The project will be realised over the next five years. The first house, which will be a single-floor house, is expected to be ready for occupation in the first half of 2019. The other four houses will be multi-story houses. Vesteda is the prospective buyer and will let the houses to tenants. The concrete dwellings will be subject to all the regular building regulations and will meet the demands of current-day occupants concerning comfort, layout, quality and pricing.
The design of the houses is based on erratic blocks in a green landscape. The irregular shape of the buildings can be realized thanks to one of the key features of 3D-printing: the ability to construct almost any shape. The design aims at a high level of quality and sustainability. For example, the houses will not have a natural gas connection.
During the project, research on concrete printing will be done for new innovations. The five houses will be built consecutively, so every time these innovations and all lessons learned can be applied in the next house. The building elements of the first house will all be printed by the concrete printer at the university. It is the intention to gradually shift the whole construction work to the construction site. The last house will be fully realised on site, including the print work.
Eindhoven is a hot spot for 3D-concrete printing, with the research group of concrete technology professor Theo Salet and its concrete printer as pivotal elements. The group recently printed world’s first 3D-printed concrete bridge for cyclists in the village of Gemert.

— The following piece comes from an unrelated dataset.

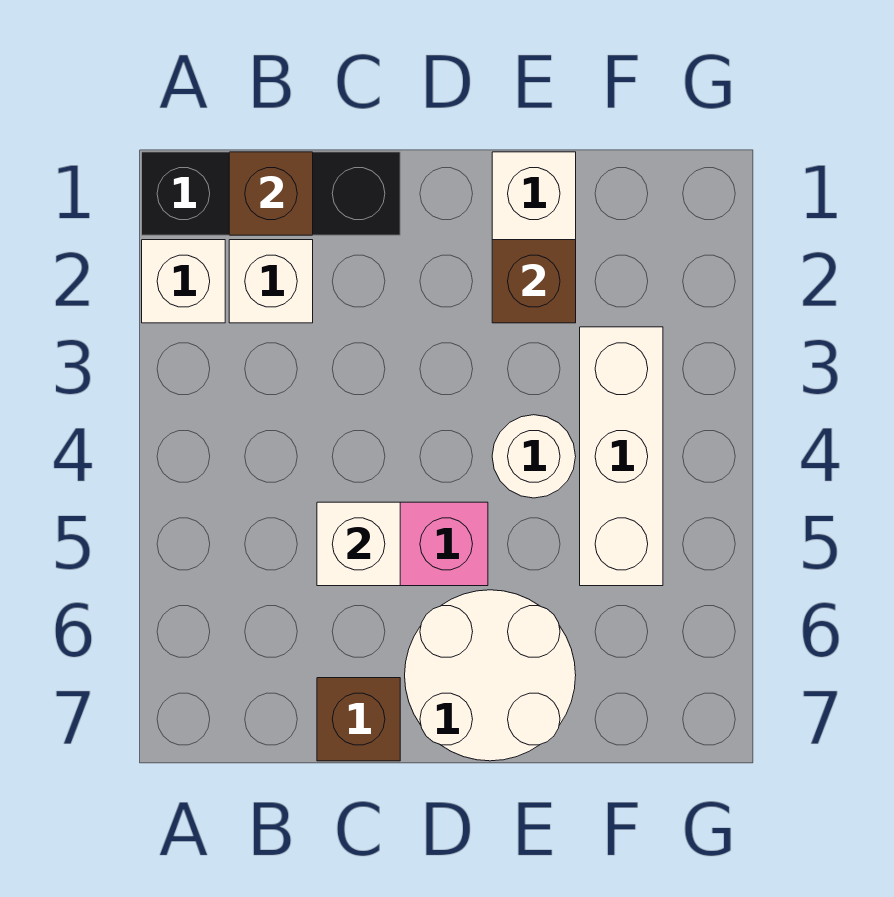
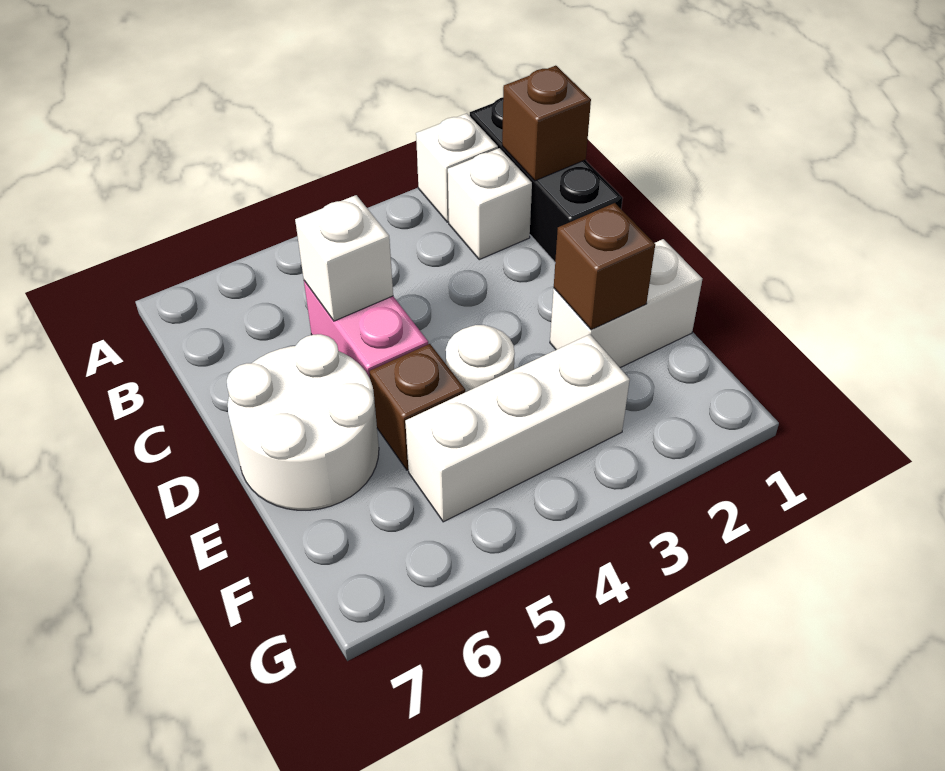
brown brick C7 level 1 -> brown brick E5 level 1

3D-printing of concrete is a potential game changer in the building industry. Besides the ability to construct almost any shape, it also enables architects to design very fine concrete structures. Another new possibility is to print all kinds, qualities, and colors of concrete, all in a single product. This enables integration of all sorts of functions in one and the same building element. Also, it becomes easy to incorporate individual wishes for every single house, at minimum extra costs. Another important advantage is sustainability, as much less concrete is needed and hence much less cement, which reduces the CO2 emissions originating from cement production.